Gaming Payola: What’s it going to take?
On November 28th, 2007 the internet came to a screeching halt when Gamespot terminated the employment of long-time Editorial Director, Jeff Gerstmann. Writers get hired and fired on a daily basis in this business, but this case was exacerbated by unconfirmed rumors, leaked from within Gamespot’s ranks. Within moments, Kotaku was reporting those rumors, which included accusations that Gamespot’s decision to terminate Gerstmann was influenced by Kane & Lynch:Dean Men developer, Eidos, who pulled their advertising, and hundreds of thousands of future contracts after Gerstmann’s mediocre review of the title.
To make matters worse, Gamespot apparently got advice from the Church of Scientology when it came to their PR plan in this matter. An agonizing week later, Gamespot ran an interview (of itself) where the overall tone was “Nu-Uh! Did not!,” followed by a nauseatingly contrived reader/staff memorial to Gerstmann. By the time Gamespot figured out that the world was falling apart around them, their credibility had moved all of its crap out of that nice 3-story townhouse and was residing in a cardboard box on skid row.
In the months that have followed this controversy, writers and staff at Gamespot have been jumping ship like drunken rats, with each survivor bring with him stories that support the rumors, while also sort-of exonerating Gamespot. The blame, apparently, lay with CNet, Gamespot’s parent company.
Freelance reviewer, Frank Provo, told the truth as he saw it, when he recently got the hell out of Dodge.
“I believe CNet management let Jeff go for all the wrong reasons. I believe CNet intends to soften the site’s tone and push for higher scores to make advertisers happy.”
Others, including Alex Navaro, seconded the motion while asserting that local Gamespot management had acted solely on the orders issued from CNet-topolis.
CNet’s position on this has remained firm. In a press release on the matter, they told us all that they had never, ever, ever, ever, ever, ever,ever, never, ever, ever fired an employee due to advertiser pressures, ever, ever, never, ever, ever. Sadly, there’s only so much that they CAN say, since anything more particular to Gerstmann’s case would violate his rights or some hogwash. Who cares about his rights, when the credibility of the sacred Gamespot review score hangs in the balance? What kind of world are we living in?
More recently, EGM (kissin’ cousin of 1UP.com) editor Dan Hsu published a bombshell that seems to reinforce what many gamers suspected: That game companies can literally buy great reviews if they really want to. EGM, apparently, got blacklisted from pre-release coverage by Midway, Sony Sports, and Ubisoft due to what they felt were “unfairly low review scores.”
Of course they’re unfair…. TO THEM. Like these guys are going to sit up and say, “Hey… ha ha,.. you got us! That game does suck. Good catch.”

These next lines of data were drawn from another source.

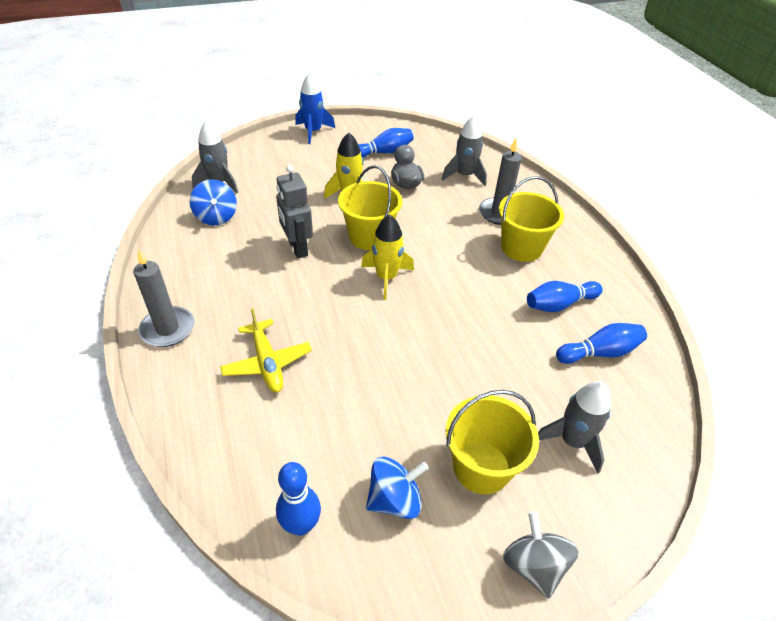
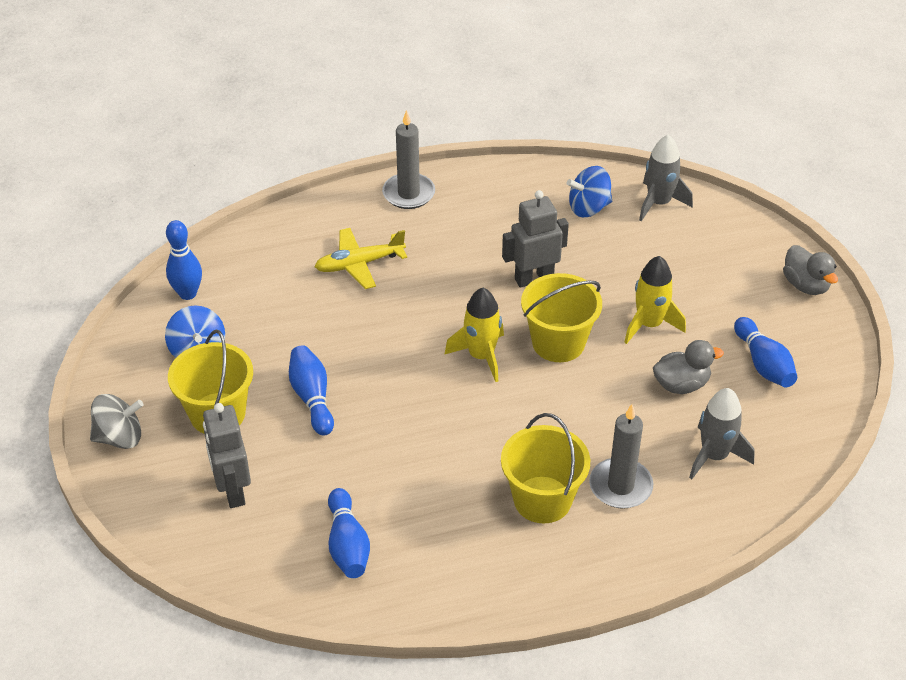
camera: 95 degrees right, 0 degrees up
blue rocket [295,73,335,144] -> grey duck [783,245,838,295]
blue bowling pin [527,281,603,312] -> blue bowling pin moved to [289,345,334,436]
grey rocket [538,381,611,474] -> grey robot [203,403,251,508]

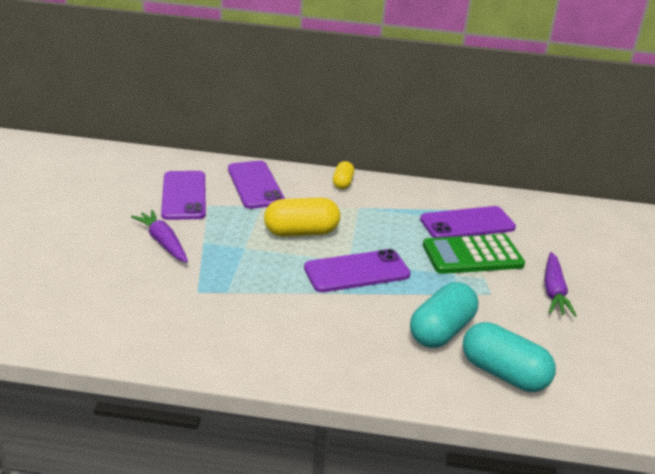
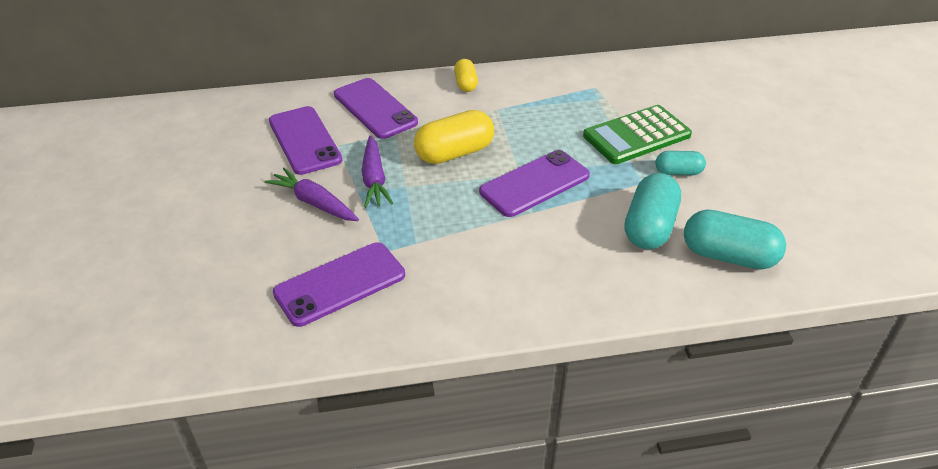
camera: 15 degrees left, 10 degrees up
purple phone [420,206,516,238] -> purple phone moved to [273,242,405,327]
purple carrot [545,252,577,317] -> purple carrot moved to [362,135,393,208]
none -> turquoise capsule [655,151,706,175]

If these companies were looking to defend their brands they can officially add another tally mark to the “miserable failures” column. Hats off to EGM for exposing the seedy underbelly of the Video Game industry, although I’m not past wondering whether there’s more to this that they are NOT telling us… So… hats… half off. What happened there was nothing short of attempted payola, something that has been outlawed and litigated HEAVILY in the radio industry where I work.
I have a lot of questions that I’d love to get a straight answer on.
What happens next? How can anyone possibly trust a review score from a corporate-operated gaming site? What kind of fallout will CNet see in this? How much longer are the big game developers going to have Carte Blanche to run around in a cash firetruck, spraying Ben Franklins on every bad review score that affects them? Who in the hell has the power to get to the bottom of this thing and get some (*gasp… dare I say it?) regulation on these fools? What really happened to Jeff Gerstmann? It’s abundantly apparent that his pink slip may turn out to be our ticket to a huge song and dance routine. These mega-publishers continue to sail their yachts further and further into uncharted waters, testing just how far gamers will let them go.
I just hope they’ve piled a lot of supplies on their little SS Minnow, because I have a feeling it won’t be long before they find themselves swallowed up by a hate-hurricane. When you piss of a gamer, they don’t just stop buying your games. They also tell a hundred friends, who also tell a hundred friends. Before long, wealthy men in big suits are sitting around a gigantic board room table, trying to figure out how to salvage their image.
So my first “What for which I want an answer” is:
What is it going to take to get you pissed off enough about the state of gaming journalism and broad-daylight payoffs, to do something about it?